Depois do expediente voltou para casa de ônibus como sempre fazia.Estava anoitecendo.Desceu no ponto e seguiu a pé os dois quarteirões até sua casa.Ao subir as escadas sentiu algo estranho.Parou na varanda e olhou para a cadeira de balanço.Estava vazia,mas balançava lentamente,como se alguém impulsionasse com o corpo."Pare com isso,é apenas sua imaginação,não há ninguém aí."

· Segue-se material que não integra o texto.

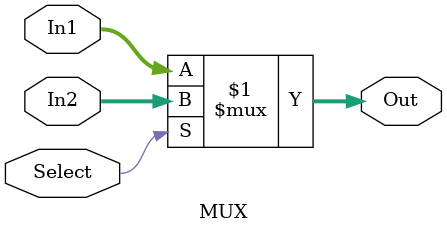
<source format=v>

`timescale 1ns/1ns

module MUX #( parameter WIDTH = 32 ) (In1, In2, Select, Out);

input Select;
input [WIDTH - 1:0] In1, In2;

output [WIDTH - 1:0] Out;

assign Out = Select? In2 : In1;

endmodule


</source>
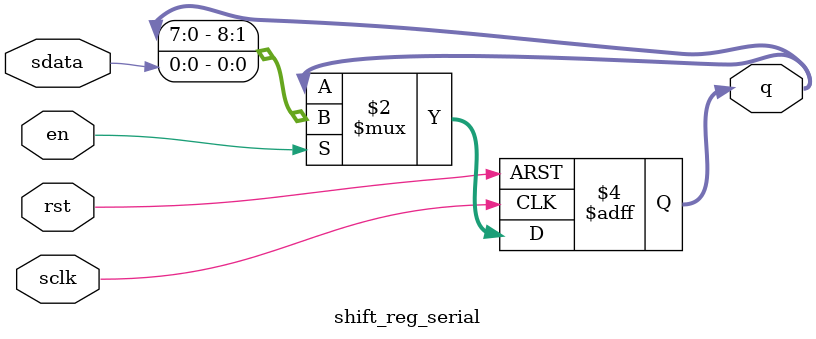
<source format=v>
module shift_reg_serial (
    input  wire sclk,     // Serial clock
    input  wire rst,    // Active-high reset
    input  wire en,       // Enable shifting
    input  wire sdata,    // Serial data in (MSB first)
    output reg  [8:0] q   // Parallel output
);

    always @(posedge sclk or posedge rst) begin
        if (rst)
            q <= 9'd0;
        else if (en)
            q <= {q[7:0], sdata}; // Shift left, insert LSB
    end

endmodule

//======================================================================
// Serial-to-Parallel 9-bit Shift Register
//======================================================================


</source>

Abriu a porta e entrou rapidamente.Sua mãe cantarolava na cozinha enquanto preparava o jantar.

-Olá,que alegria é essa?-Beijou-lhe o rosto sorridente.

-Oi querida.Estou me sentindo feliz e em paz comigo mesma.O jantar está quase pronto!-e continuou a cantoria.

-Vou tomar um banho e já volto.

Naquela noite o sonho foi diferente,estava passeando num parque e alguém a chamou.Voltou-se e viu o mesmo homem que se aproximava em passos lentos.Procurou manter a calma,desta vez não fugiria.Quando ele se aproximou,ela finalmente viu seu rosto.lembrou das fotos,era seu pai que havia falecido quando ainda era bebê.Ele sorriu e chamou alguém,foi então que sua mãe apareceu.Ela estava vestida toda de azul e parecia flutuar no ar.Por um momento não soube o que dizer, então seu pai falou:-Não tenha medo minha filha,eu e sua mãe vamos cuidar sempre de você!Eu apenas quis que ficasse preparada,jamais quis assustá-la.Sou seu pai,você era um bebê quando parti,por isso não lembra de mim.Vim buscar sua mãe para ficar comigo,mas estaremos sempre com você!"

E então sua mãe lhe sorriu e se afastaram de mãos dadas.Mariana acordou e sentou-se na cama.Seu corpo todo tremia e suas mãos estavam geladas."Foi apenas um pesadelo,apenas um pesadelo." Levantou-se para beber um copo de água.Ao passar pelo quarto da mãe sentiu a necessidade de realmente ter certeza que tudo estava bem.Empurrou a porta lentamente e viu que ela estava deitada,um sorriso estampado no rosto.Por um momento pensou em sair para não acordá-la,mas ao se aproximar teve a certeza que ela jamais acordaria.